Zum Inhalt

Source: The Black Swan

Taleb, Nassim Nicholas. The Black Swan: The Impact of the Highly Improbable. Random House, 2007. — Formalisierung des Black Swan Konzepts aus Fooled by Randomness. Kernthese: Die Welt wird von seltenen, unvorhersehbaren Extremereignissen geprägt (Black Swans), und unsere mentalen Modelle sind systematisch blind dafür.

Einordnung

The Black Swan baut auf Fooled by Randomness auf und vertieft das epistemologische Framework. Die zentrale neue Leistung: Die Unterscheidung zwischen Mediocristan (Gauss-Welt, wo kein einzelnes Ereignis dominiert) und Extremistan (Potenzgesetz-Welt, wo ein einzelnes Ereignis alles dominiert). Finanzmärkte gehören zu Extremistan — Standard-Risikomodelle (VaR basierend auf Normalverteilung) sind deshalb strukturell falsch.

Key Takeaways

1. Mediocristan vs. Extremistan — Das fundamentale Unterscheidungsprinzip. Körpergröße, Gewicht, Würfelergebnisse: Mediocristan. Kein einzelnes Ereignis kann den Gesamtwert dominieren. Finanzmärkte, Buchverkäufe, Unternehmensgröße, Kriegstote: Extremistan. Ein einzelnes Ereignis kann den gesamten Zeitraum dominieren (1929, 1987, 2008). Wer Finanzmarkt-Risiken mit Normalverteilungs-Modellen misst, lebt in der falschen Welt.

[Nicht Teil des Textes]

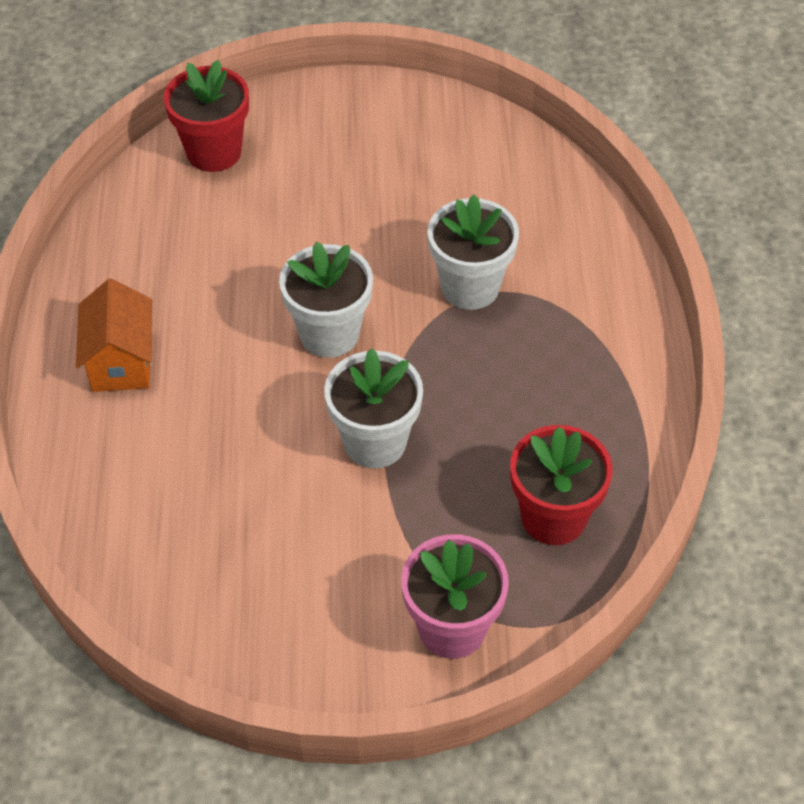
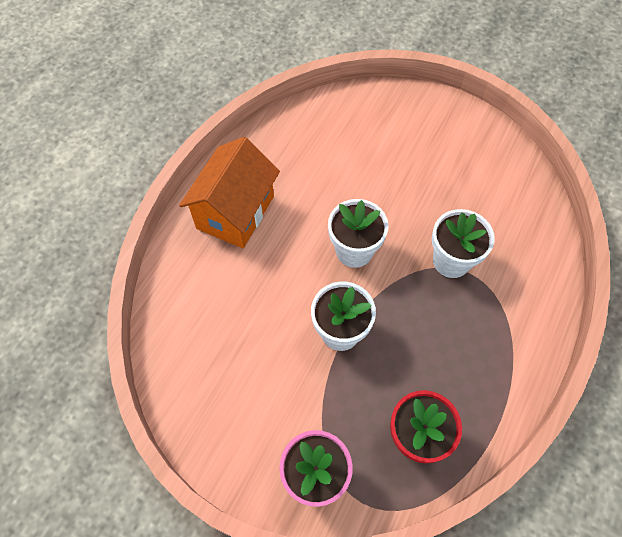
camera: 30 degrees right, 10 degrees up
(121, 361) = (235, 212): orange house -> orange house, size x1.57
(214, 152) = (355, 111): red flower pot -> none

2. Narrative Fallacy — Wir können keine Sequenz von Ereignissen beobachten, ohne eine kausale Erklärung zu konstruieren. Nach dem Crash von 2008 erklärte jeder, es sei "offensichtlich" gewesen. Das macht Black Swans nicht vorhersehbarer — es erzeugt nur das Gefühl, es wären keine. Das Gehirn braucht Narrative zur Informationsverdichtung; unser "Verstehen" vergangener Krisen ist Illusion.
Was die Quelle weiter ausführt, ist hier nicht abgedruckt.